Tout le problème est que les écarts de salaires entre pays en voie de développement et pays développés ne sont absolument pas proportionnels aux écarts de productivité, contrairement à la mythologie néolibérale (sinon, on ne voit pas pourquoi il y aurait des délocalisations, étant donnés les coûts de transport). L’existence d’écarts très grands de salaires (de 1 à 20) sans mécanisme régulateur produit forcément un transfert des emplois vers les zones de bas salaires.

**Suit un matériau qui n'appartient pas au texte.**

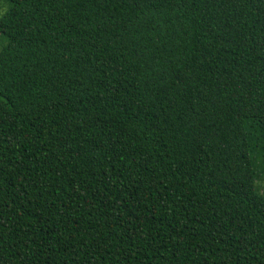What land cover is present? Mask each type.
<instances>
[{
  "label": "trees",
  "instance_id": "1",
  "mask_svg": "<svg viewBox=\"0 0 264 264\" xmlns=\"http://www.w3.org/2000/svg\"><path fill=\"white\" fill-rule=\"evenodd\" d=\"M0 264H264V0H1Z\"/></svg>",
  "mask_w": 264,
  "mask_h": 264
},
{
  "label": "rangeland",
  "instance_id": "2",
  "mask_svg": "<svg viewBox=\"0 0 264 264\" xmlns=\"http://www.w3.org/2000/svg\"><path fill=\"white\" fill-rule=\"evenodd\" d=\"M8 5H6L5 3H3L1 0H0V17L2 15H4L6 13V11L8 10ZM6 45V39L3 37V38H0V50Z\"/></svg>",
  "mask_w": 264,
  "mask_h": 264
}]
</instances>
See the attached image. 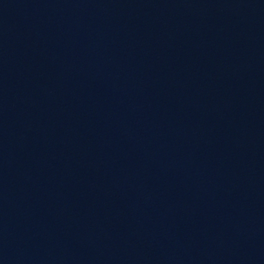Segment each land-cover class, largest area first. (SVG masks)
<instances>
[{
  "label": "water",
  "instance_id": "1",
  "mask_svg": "<svg viewBox=\"0 0 264 264\" xmlns=\"http://www.w3.org/2000/svg\"><path fill=\"white\" fill-rule=\"evenodd\" d=\"M0 264H264V0H0Z\"/></svg>",
  "mask_w": 264,
  "mask_h": 264
}]
</instances>
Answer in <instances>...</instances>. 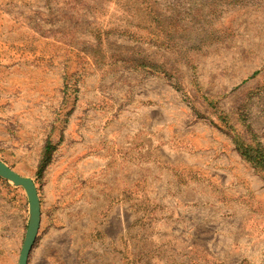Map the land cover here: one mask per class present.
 Listing matches in <instances>:
<instances>
[{"label":"rangeland","instance_id":"obj_1","mask_svg":"<svg viewBox=\"0 0 264 264\" xmlns=\"http://www.w3.org/2000/svg\"><path fill=\"white\" fill-rule=\"evenodd\" d=\"M0 161L30 264H264V0H0Z\"/></svg>","mask_w":264,"mask_h":264},{"label":"water","instance_id":"obj_2","mask_svg":"<svg viewBox=\"0 0 264 264\" xmlns=\"http://www.w3.org/2000/svg\"><path fill=\"white\" fill-rule=\"evenodd\" d=\"M0 177L11 182L16 187H22L27 194L30 207V222L18 264H29L42 224V208L38 188L34 180L22 177L1 161Z\"/></svg>","mask_w":264,"mask_h":264},{"label":"trees","instance_id":"obj_3","mask_svg":"<svg viewBox=\"0 0 264 264\" xmlns=\"http://www.w3.org/2000/svg\"><path fill=\"white\" fill-rule=\"evenodd\" d=\"M246 158L250 159L251 161H254V160H253L251 157H249V156H246ZM45 159H46V157H45ZM259 163H260L259 166L262 167V168L264 169V165L261 164V162H259ZM43 166H44V164H42V166H41V168H40V174H41V172H42V170H43Z\"/></svg>","mask_w":264,"mask_h":264},{"label":"crops","instance_id":"obj_4","mask_svg":"<svg viewBox=\"0 0 264 264\" xmlns=\"http://www.w3.org/2000/svg\"><path fill=\"white\" fill-rule=\"evenodd\" d=\"M31 258V257H30ZM29 264H30V262H29Z\"/></svg>","mask_w":264,"mask_h":264}]
</instances>
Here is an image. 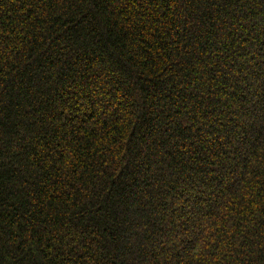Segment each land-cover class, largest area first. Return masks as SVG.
Masks as SVG:
<instances>
[{"label":"trees","instance_id":"1","mask_svg":"<svg viewBox=\"0 0 264 264\" xmlns=\"http://www.w3.org/2000/svg\"><path fill=\"white\" fill-rule=\"evenodd\" d=\"M0 264H264V0H0Z\"/></svg>","mask_w":264,"mask_h":264}]
</instances>
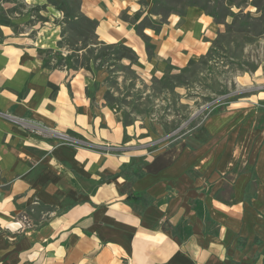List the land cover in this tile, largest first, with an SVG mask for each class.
I'll list each match as a JSON object with an SVG mask.
<instances>
[{"label":"crops","instance_id":"obj_1","mask_svg":"<svg viewBox=\"0 0 264 264\" xmlns=\"http://www.w3.org/2000/svg\"><path fill=\"white\" fill-rule=\"evenodd\" d=\"M126 1L80 0V12L97 22L100 43H122L143 65L149 58L138 21L121 18ZM49 19L22 25L18 34L0 26V113L95 149L59 145L0 117V264H264V129L249 142V113L232 106L206 120L198 135L192 129L152 142L89 96L88 72L43 65L28 33L56 34ZM215 32L211 17L188 7L158 32L142 34L156 47L152 58L178 70L207 52ZM252 113L259 117L257 108ZM100 145L117 150L104 153ZM139 159L144 176L131 191L152 200L140 214L125 203L120 175Z\"/></svg>","mask_w":264,"mask_h":264},{"label":"rangeland","instance_id":"obj_2","mask_svg":"<svg viewBox=\"0 0 264 264\" xmlns=\"http://www.w3.org/2000/svg\"><path fill=\"white\" fill-rule=\"evenodd\" d=\"M25 1H21L25 5L23 10L10 14L7 8L12 10L19 3L5 4L0 0L1 27H10L18 34L22 30L20 26L33 22L31 6ZM196 1L199 10L214 15L216 36L205 54L191 58L178 70L152 58L156 47L142 31L139 36L146 46L147 63L143 61L141 65L137 58L126 59L112 67L110 62L99 61L100 56L109 51L100 46L96 29L90 30L86 24H81L74 32L67 27L62 32V14L52 6H46L40 14L43 18L50 17L49 23L57 33L37 36L31 31L28 34L40 45L38 55L43 63L47 61L48 64L43 65L48 68L60 65L59 69L75 72L87 64L88 58L89 96L104 101L121 119L125 117L130 125L147 132L152 142L181 137L199 128L216 114L219 106L221 113L230 112L232 106L244 108L249 113L246 118L252 120L249 142H258L263 131L258 126L259 117L254 116L252 110L264 108V11H257L264 7V0H248L244 4L242 0H234L231 8L226 6L229 0ZM220 1L222 8L217 7ZM126 3L129 7L121 14L122 20L133 25L134 16H138L140 28L151 27L155 32L170 14H182L188 8L187 0H127ZM258 3L262 5L258 7ZM231 13L238 17L233 23ZM27 18L28 22L23 23ZM19 21L18 25L14 23ZM42 23L37 25L42 26ZM84 32L87 38L80 37Z\"/></svg>","mask_w":264,"mask_h":264},{"label":"trees","instance_id":"obj_3","mask_svg":"<svg viewBox=\"0 0 264 264\" xmlns=\"http://www.w3.org/2000/svg\"><path fill=\"white\" fill-rule=\"evenodd\" d=\"M21 1H25V0H2V2L5 4H10L12 2H18L19 3L18 6L14 7L12 10H9V8H7V10L9 11L10 14L15 12V11L24 9L25 5L22 4ZM45 2H46L45 5L31 7L30 14H31V17L34 18L35 22L36 21L47 22V18H43V16L40 15V12L44 11L46 6H52V7H54V9L57 12H60L62 14L63 18L60 22V26L63 27L62 32L65 31L64 30L65 27H67L68 30L74 32L77 28H79L81 26V24H86L90 30L96 29L97 22L95 20L89 19L88 17L84 16L80 12V10L78 9L79 4H80L79 0H74L72 2H67V0H45ZM233 2H234V0H229L228 2H226L227 8L228 7L231 8L233 5ZM247 2H248V0H242L241 1V3H243V4L247 3ZM261 5H262L261 3L257 4L258 7ZM186 7L199 8L197 6L196 0H187ZM217 7L222 8L223 2L220 1L218 3ZM239 8H240V6L237 7V9H239ZM76 10H79V11L74 13L73 11H76ZM257 11L259 13H261L262 11H264V7L260 10L257 9ZM206 15L215 19L213 14H206ZM229 17L232 19V23L235 21V19H238L237 15H235L233 13H231V15ZM134 20H135V22H137L139 20V17L134 16ZM145 28H147V27L144 26V27L140 28V26H138V24L135 25V31L138 34L141 31H143ZM148 28H151V27H148ZM151 29H153V28H151ZM80 37H82V38L86 37L85 32L83 34H81ZM99 44H100V46H103L105 49H107L109 51V53L102 54L98 60L101 62H104V63L110 62V66H112V67L115 66L117 63L122 62L123 60L127 59L128 61H132L135 58H137L136 55L134 54V52L131 49L124 46L122 43L105 45V44L99 42ZM88 60L89 59L86 58L87 64H88ZM44 64H48L47 61L44 62ZM87 64L84 67L81 66L80 69H84L86 72H89L90 68ZM53 68L59 69L60 65H56ZM219 107L216 108L217 110L215 112H218L221 110ZM257 112L259 114V117H261V118H259L258 126H260V128L264 129V108H257ZM123 118L121 120L123 125L124 126L130 125V122H127V120H125V117H123ZM200 132H201V127L196 128L192 132L191 136H195L196 134L198 135ZM185 134H183V136L187 137L188 134H186V135ZM175 138H177V137H175ZM143 166H144L143 160H141V159L133 160L129 164L123 165L122 169L120 170V175H122L126 181L125 187L122 189V192L127 194V197L125 199V203L129 207H131L136 213H139V214L142 213L144 209H146L148 206H150L152 204V200H149L145 195L139 194V193H134L133 191H131L132 184L136 180H138L144 176V173L142 171Z\"/></svg>","mask_w":264,"mask_h":264},{"label":"built area","instance_id":"obj_4","mask_svg":"<svg viewBox=\"0 0 264 264\" xmlns=\"http://www.w3.org/2000/svg\"><path fill=\"white\" fill-rule=\"evenodd\" d=\"M0 117L4 118L5 120H8L13 125L21 128L22 130L33 134L36 137L42 138V139H52L57 142L59 145H64L67 147H71L74 149H95L93 145L89 144L88 142L76 138L69 133L65 132H57L56 129L50 128L42 123L32 121L25 118L15 117L11 116L9 114H3L0 113ZM174 138L166 137L165 141L173 140ZM98 151L104 152V153H114L116 152L117 148L106 146V145H100L97 146ZM155 147V146H154ZM153 148V147H152Z\"/></svg>","mask_w":264,"mask_h":264}]
</instances>
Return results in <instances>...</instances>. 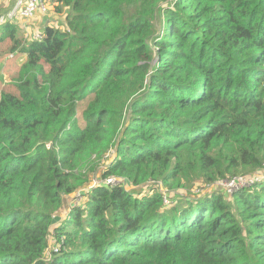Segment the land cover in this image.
<instances>
[{
    "label": "trees",
    "instance_id": "1",
    "mask_svg": "<svg viewBox=\"0 0 264 264\" xmlns=\"http://www.w3.org/2000/svg\"><path fill=\"white\" fill-rule=\"evenodd\" d=\"M54 1L39 40L3 28L0 264H264V0Z\"/></svg>",
    "mask_w": 264,
    "mask_h": 264
},
{
    "label": "rangeland",
    "instance_id": "2",
    "mask_svg": "<svg viewBox=\"0 0 264 264\" xmlns=\"http://www.w3.org/2000/svg\"><path fill=\"white\" fill-rule=\"evenodd\" d=\"M48 2L50 3V7L51 9L48 11L47 14L41 15L43 16V20L41 22V24H38L36 21L29 26L26 29L22 28V24L19 20V18H13L11 20L8 21L7 18V14L9 13L10 9H11V0H0V97L1 94L6 93V92H12L14 87V84H17V77L26 61V55L23 53H20L19 51H15V52H10L8 50L9 47V43L10 40L9 38H7L6 36H4L3 34V28L5 26V24L8 25H13L17 28L18 31V36L19 38L24 41V42H31L30 41V37L32 35L35 34H41L43 33V30L46 26L45 22H47L49 19H52V16L54 15V0H48ZM36 20V18H35ZM60 28L59 26H55ZM105 165H101L98 169V171L96 172V175H94L92 178V180H90V182L88 183V186H90L91 184H93V182L95 180H101L100 179V171H102L104 169ZM128 188V187H127ZM130 189H134V190H138L139 188H130ZM163 191L167 190V189H162ZM169 191V190H167ZM212 191H217L221 194H223L228 201H230V197L232 195H230L228 192H226L225 190H221L216 186H213L212 184L204 187V186H196V187H192L190 188L188 191L185 189H177L176 191H169L172 195L175 196H183L186 194H190V196L195 197V196H201L203 194H207L210 193ZM78 194L74 195V196H67L64 198V203H63V210L67 209L69 206H71L75 200L77 198H75V196H77ZM167 204V203H165ZM60 211L59 215L61 217V220L64 219L65 216V212L64 211Z\"/></svg>",
    "mask_w": 264,
    "mask_h": 264
},
{
    "label": "built area",
    "instance_id": "3",
    "mask_svg": "<svg viewBox=\"0 0 264 264\" xmlns=\"http://www.w3.org/2000/svg\"><path fill=\"white\" fill-rule=\"evenodd\" d=\"M56 2L54 3V5ZM51 9L50 3L48 0H11V9L7 14L8 21L13 18H19L22 28L26 29L31 26L38 16V14L44 15L47 14ZM41 38V34H35L30 37V41H37ZM262 178L260 172H255L251 175H238L226 180H220L213 183V186L218 187L219 189L225 190L230 195L235 191L249 187L255 182ZM106 184H112L114 182L113 178H108L104 181ZM102 183V180H95L93 184ZM163 202L167 203V198L169 196V191L161 190ZM79 194V193H77ZM78 196V195H77Z\"/></svg>",
    "mask_w": 264,
    "mask_h": 264
},
{
    "label": "crops",
    "instance_id": "4",
    "mask_svg": "<svg viewBox=\"0 0 264 264\" xmlns=\"http://www.w3.org/2000/svg\"><path fill=\"white\" fill-rule=\"evenodd\" d=\"M64 16H65L64 13L54 12V15L52 16V19H49L47 22H45V24L46 25L58 26V21H63ZM59 18H60V20H58ZM42 20H43V16L38 14V16L36 17V20H34V22L36 21L38 24H41Z\"/></svg>",
    "mask_w": 264,
    "mask_h": 264
},
{
    "label": "water",
    "instance_id": "5",
    "mask_svg": "<svg viewBox=\"0 0 264 264\" xmlns=\"http://www.w3.org/2000/svg\"><path fill=\"white\" fill-rule=\"evenodd\" d=\"M60 218L59 217H54L53 220H52V224H54L55 222L59 221Z\"/></svg>",
    "mask_w": 264,
    "mask_h": 264
}]
</instances>
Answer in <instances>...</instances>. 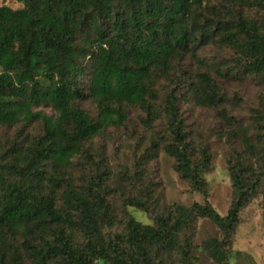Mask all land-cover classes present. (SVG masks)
Instances as JSON below:
<instances>
[{"label": "trees", "instance_id": "trees-1", "mask_svg": "<svg viewBox=\"0 0 264 264\" xmlns=\"http://www.w3.org/2000/svg\"><path fill=\"white\" fill-rule=\"evenodd\" d=\"M17 1L21 8L0 5V126L40 122L43 128L28 143L0 147V264H194L192 236L201 218L223 232L203 247L216 264H230L241 212L264 178V104L253 116L255 140L246 134L244 150L229 156L234 193L226 216L211 204L202 177L210 149L196 158L176 94L163 103L168 140L162 151L175 160L181 179L204 195L203 204L157 211L143 197L129 198L127 205L148 213L151 223L129 216L122 233L106 235L105 221H113L107 173L79 177L73 161L96 163L89 144L108 128L126 125L130 107L146 111L152 127L162 116L155 84L210 43L233 52L226 76L256 79L264 89V0ZM192 85L200 104L221 101L211 74ZM88 97L97 117L78 104ZM42 107L55 115L35 110Z\"/></svg>", "mask_w": 264, "mask_h": 264}, {"label": "rangeland", "instance_id": "rangeland-1", "mask_svg": "<svg viewBox=\"0 0 264 264\" xmlns=\"http://www.w3.org/2000/svg\"><path fill=\"white\" fill-rule=\"evenodd\" d=\"M0 5L13 9L23 6L17 0H0ZM250 14L258 17L259 11L252 10ZM232 56L233 52L229 48L214 43L201 47L195 56L187 55L169 76L155 84L158 96L156 106L162 116L152 127L147 126L146 111L140 107H130V119L126 125L108 128L89 144V151L96 163L92 162L93 158H74V169L79 177L96 172L107 173L104 187L109 196V219L111 217L113 221H105L104 234L122 233L129 216L145 224L151 223L148 213L127 205L129 198L143 197L157 211H164L173 204L192 207L204 203V195L195 191L188 181L181 179L175 170V160L162 151L168 140L163 103L169 94H176L179 98L178 105L196 158H200L201 150L210 149L211 165L202 177L208 184L213 207L222 216L228 214L234 193L229 156L235 151L244 150L242 138L246 134L255 140L257 127L253 116L264 104V89L256 79L237 73L232 78L226 76L231 66L227 62ZM204 73L211 74L221 89L222 99L214 106L202 105L194 96L192 84ZM89 80V75L81 79L82 89L87 94ZM78 104L91 116H98L97 104L90 97ZM35 110L55 115L50 107ZM224 112L234 118L236 124L229 125L224 119ZM42 128L40 122L0 126V147L19 139L28 143L41 135ZM236 129L237 133L228 138L230 131ZM154 142H159L160 146L157 148ZM149 185L152 188L150 193L146 190ZM257 192L256 197L241 212V223L229 249L230 264H264V178ZM213 238L222 239V230L209 218L199 219L192 236L194 264H216L203 247L206 241Z\"/></svg>", "mask_w": 264, "mask_h": 264}]
</instances>
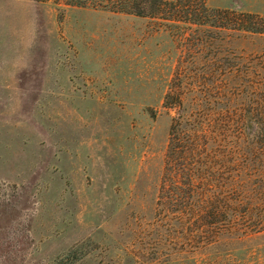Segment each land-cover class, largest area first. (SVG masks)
<instances>
[{
  "label": "rangeland",
  "instance_id": "rangeland-1",
  "mask_svg": "<svg viewBox=\"0 0 264 264\" xmlns=\"http://www.w3.org/2000/svg\"><path fill=\"white\" fill-rule=\"evenodd\" d=\"M129 5L0 0V264H264V33ZM169 94L245 207H169Z\"/></svg>",
  "mask_w": 264,
  "mask_h": 264
},
{
  "label": "trees",
  "instance_id": "trees-1",
  "mask_svg": "<svg viewBox=\"0 0 264 264\" xmlns=\"http://www.w3.org/2000/svg\"><path fill=\"white\" fill-rule=\"evenodd\" d=\"M124 1L130 3L131 8L123 10L137 15L147 13L141 7L142 2L153 1L160 6H166L167 11L176 19L200 24L210 22L219 30L227 28L233 31L264 33V15L250 11L211 8L207 4L208 0ZM183 105L181 97L174 94L166 96L165 106L177 111L172 120L165 157L166 178L169 180V207H245L243 201H239L238 195L235 197L230 188L220 184V188L215 189L209 183L211 171L207 168L208 160L205 161L206 155L200 144L202 131L196 123L186 118ZM234 166L239 168L240 161L238 166Z\"/></svg>",
  "mask_w": 264,
  "mask_h": 264
}]
</instances>
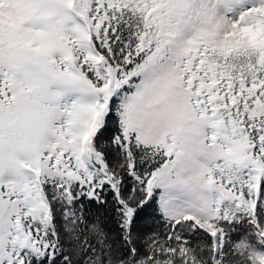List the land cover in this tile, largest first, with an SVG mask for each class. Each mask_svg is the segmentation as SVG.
Masks as SVG:
<instances>
[{"label":"snow or ice","instance_id":"1","mask_svg":"<svg viewBox=\"0 0 264 264\" xmlns=\"http://www.w3.org/2000/svg\"><path fill=\"white\" fill-rule=\"evenodd\" d=\"M0 264H264V0H0Z\"/></svg>","mask_w":264,"mask_h":264}]
</instances>
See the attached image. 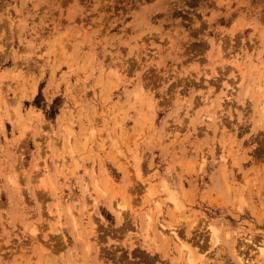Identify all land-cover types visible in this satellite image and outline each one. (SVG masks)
<instances>
[{"label": "rangeland", "instance_id": "rangeland-1", "mask_svg": "<svg viewBox=\"0 0 264 264\" xmlns=\"http://www.w3.org/2000/svg\"><path fill=\"white\" fill-rule=\"evenodd\" d=\"M0 264H264V0H0Z\"/></svg>", "mask_w": 264, "mask_h": 264}]
</instances>
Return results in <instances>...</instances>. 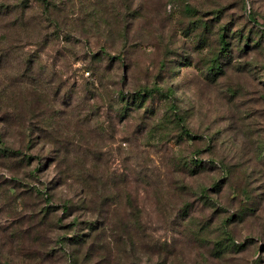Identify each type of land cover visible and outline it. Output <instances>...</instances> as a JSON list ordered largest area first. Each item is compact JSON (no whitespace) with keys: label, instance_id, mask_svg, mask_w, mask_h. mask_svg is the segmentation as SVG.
I'll list each match as a JSON object with an SVG mask.
<instances>
[{"label":"rangeland","instance_id":"1","mask_svg":"<svg viewBox=\"0 0 264 264\" xmlns=\"http://www.w3.org/2000/svg\"><path fill=\"white\" fill-rule=\"evenodd\" d=\"M0 264H264V0H0Z\"/></svg>","mask_w":264,"mask_h":264},{"label":"trees","instance_id":"2","mask_svg":"<svg viewBox=\"0 0 264 264\" xmlns=\"http://www.w3.org/2000/svg\"><path fill=\"white\" fill-rule=\"evenodd\" d=\"M223 31L221 32V35H220V39H219V41H220V43H221V52H223V53H227V52H229V48H230V46H229V42L226 40V33L224 32V30H226L227 29V27H222L221 28ZM220 65H218V67H219ZM142 93H144V94H146V95H156V94H158V95H160V96H162V97H166V94H165V92L162 90V88H160V87H154V88H144L143 90H140L139 91V94L141 95ZM180 120V119H179ZM200 163V161L199 160H196L195 162H194V164L195 165H198Z\"/></svg>","mask_w":264,"mask_h":264}]
</instances>
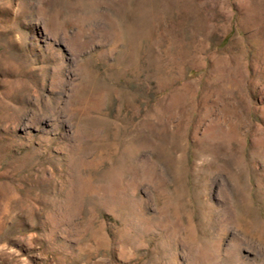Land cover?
Masks as SVG:
<instances>
[{
  "label": "rangeland",
  "instance_id": "1",
  "mask_svg": "<svg viewBox=\"0 0 264 264\" xmlns=\"http://www.w3.org/2000/svg\"><path fill=\"white\" fill-rule=\"evenodd\" d=\"M0 264H264V0H0Z\"/></svg>",
  "mask_w": 264,
  "mask_h": 264
}]
</instances>
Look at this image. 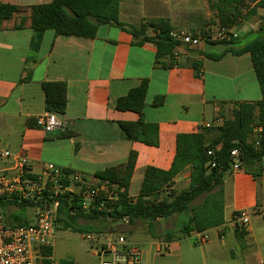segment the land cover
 <instances>
[{
  "label": "crops",
  "instance_id": "1",
  "mask_svg": "<svg viewBox=\"0 0 264 264\" xmlns=\"http://www.w3.org/2000/svg\"><path fill=\"white\" fill-rule=\"evenodd\" d=\"M49 1L0 0L28 8L5 22L0 31V149L27 157L34 174H42L53 164L95 180L97 172L125 164L136 152L129 190L136 200L148 167L171 169L178 135L221 126L233 118L238 104L262 100L251 55L225 53L222 44L207 41L197 48L182 47L178 56L173 52L157 63L155 44L139 45L142 37L102 25L94 38L47 31L35 50L30 8ZM148 19L169 21L171 31L215 33L220 26L209 0H121L123 23L140 27ZM263 19L264 9H259L255 17L237 27L241 40L249 42ZM23 21L24 26H19ZM154 35V31L147 32V36ZM218 56L222 57L215 59ZM194 63L200 65L199 70ZM144 80L149 82L144 119L158 126V146L129 140L121 123L137 122L140 116L116 108L118 99ZM45 83L67 85L63 131L45 133L37 126L38 117L48 112ZM157 97H164L165 102L155 107ZM189 185L190 168L177 176L174 187L180 191ZM224 191L225 224L207 231L208 241L202 242L197 233L171 242L151 235L136 241L144 264H210L211 260L264 264V173L255 178L241 165L225 178ZM241 212L250 216L244 234L232 225ZM181 222L180 216L159 220L157 237L178 231Z\"/></svg>",
  "mask_w": 264,
  "mask_h": 264
},
{
  "label": "trees",
  "instance_id": "2",
  "mask_svg": "<svg viewBox=\"0 0 264 264\" xmlns=\"http://www.w3.org/2000/svg\"><path fill=\"white\" fill-rule=\"evenodd\" d=\"M211 9L221 26L237 28L255 17L259 9H264V0H216ZM121 0H50L48 3L30 8L31 29L34 31L32 48L38 49L47 31L57 36L94 38L102 25L117 26L141 38L139 45L153 43L157 47V63L173 56L176 43L170 37L171 25L165 19H148L140 27H133L120 20ZM28 8L0 3V31L7 21L25 13ZM24 21L19 26H24ZM153 30L154 36H147ZM241 38L222 42L225 53L237 56L250 54L262 93V100L255 103H240L233 112V118L221 126L204 128L199 133L180 134L177 138V154L170 170L148 167L136 200L129 190L135 173L137 153L132 152L128 161L120 166L110 167L95 174L100 182H109L118 187L117 199L106 203V210H98L96 205L90 211L82 207L79 195L67 193L60 198L57 224L64 230H86L77 226L79 220L125 222L131 226L141 221L149 225L154 238H164L167 242L191 237L193 233L205 234L213 228L225 224V178L233 172L235 159L233 150L239 151V159L247 173L258 178L264 173V19L249 42L238 45ZM218 56L215 59H220ZM196 70L198 63L193 64ZM148 80L133 88L128 95L118 99L119 111L137 113L140 119L133 123H121L129 140L150 146L159 145L158 126L144 119L145 98ZM46 107L48 112L60 115L66 113L68 98L65 83H45ZM165 102L157 97L154 106ZM209 152H212L210 155ZM213 164L215 167H213ZM190 168V185L184 190L175 189V179ZM75 173L64 170V182ZM5 208L10 204L4 203ZM30 208V207H29ZM19 212L7 215L12 225L27 226L32 223V210L27 204L20 205ZM109 209V210H108ZM21 213V214H19ZM173 216L184 217L178 231H168L163 237L156 235V223ZM241 231V234H244ZM54 247L45 254L52 258ZM48 262H52V259ZM59 264H75L71 259H62Z\"/></svg>",
  "mask_w": 264,
  "mask_h": 264
},
{
  "label": "built area",
  "instance_id": "3",
  "mask_svg": "<svg viewBox=\"0 0 264 264\" xmlns=\"http://www.w3.org/2000/svg\"><path fill=\"white\" fill-rule=\"evenodd\" d=\"M239 36L236 28L221 25L215 33L209 30L191 32L185 29L170 32V37L176 43L173 51L176 56L182 47L197 48L207 41L226 43ZM65 125L62 115L56 112H47L37 119L38 128L45 133L63 131ZM232 156L235 159L234 169H237L242 165L239 151L233 150ZM5 162L11 164L5 167ZM64 179V170L53 164L47 165L42 174H34L29 169L27 157L0 149V264H55L53 260L48 262L52 258L45 251L54 247L60 198L63 195H79L85 211H90L97 202H100L98 210H106V203L117 199L118 187L107 181L92 180L77 172L68 176V183ZM4 203L18 208L27 204L28 209L33 211L32 223L27 226L10 224L8 208H5ZM249 223L250 216L246 212L236 214L232 220V225L240 231L246 230ZM208 239V235H201L202 242ZM86 240L94 241L98 245L96 255L100 258V264H144L141 247L123 235L102 240L86 235Z\"/></svg>",
  "mask_w": 264,
  "mask_h": 264
},
{
  "label": "rangeland",
  "instance_id": "4",
  "mask_svg": "<svg viewBox=\"0 0 264 264\" xmlns=\"http://www.w3.org/2000/svg\"><path fill=\"white\" fill-rule=\"evenodd\" d=\"M254 37L255 36L251 37L249 40H252ZM246 42L247 40L242 39L238 45H243ZM19 210L20 209L18 207L11 206L7 210V215L19 212ZM182 219L184 220L185 218L183 217ZM77 226L85 228L86 230L92 227L97 231L80 232L75 229L64 230L63 226L58 224L57 235L54 241V253L52 256V260L55 264H59L62 259H71L75 262V264H100V258L96 255L98 251V245L95 244L94 241L86 240V235L93 236L95 240L96 238L102 240L123 235L132 242L135 241V243L136 241H143L146 237H151L146 223L141 221L138 223L136 228L132 227L130 224H128V222H118L113 224L110 221L100 220H79ZM210 264L221 263L211 260Z\"/></svg>",
  "mask_w": 264,
  "mask_h": 264
}]
</instances>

En outre, cela met une forte pression sur les salaires (comme le montre le cas de l’Allemagne), condamnant cette partie de l’économie des pays développés à la décroissance. Pire, la partie de l’économie ouverte à la concurrence est en croissance rapide, comme le montrent les délocalisations de certains services (centres téléphoniques, services bancaires…). La décroissance de ces secteurs créé des déficits qui pousse l’Etat à réduire ses dépenses, réduisant plus encore notre potentiel de croissance.
Bien sûr, les néolibéraux utilisent la baisse du prix de certains produits pour montrer les bénéfices de l’ouverture commerciale. Mais ce raisonnement est faux : la compression des salaires a été plus forte que la compression des prix, comme le montre la baisse du pouvoir d’achat des classes populaires presque partout. Aux Etats-Unis et en Grande-Bretagne, les ménages n’ont réussi à maintenir leur pouvoir d’achat qu’au prix d’un recours massif au crédit.
La réalité de l’anarchie commerciale c’est une baisse du prix de certains produits, mais ce sont surtout des délocalisations massives, du chômage, une compression des salaires, et, au final, une remise en cause profonde de la possibilité même de croissance des pays dits développés.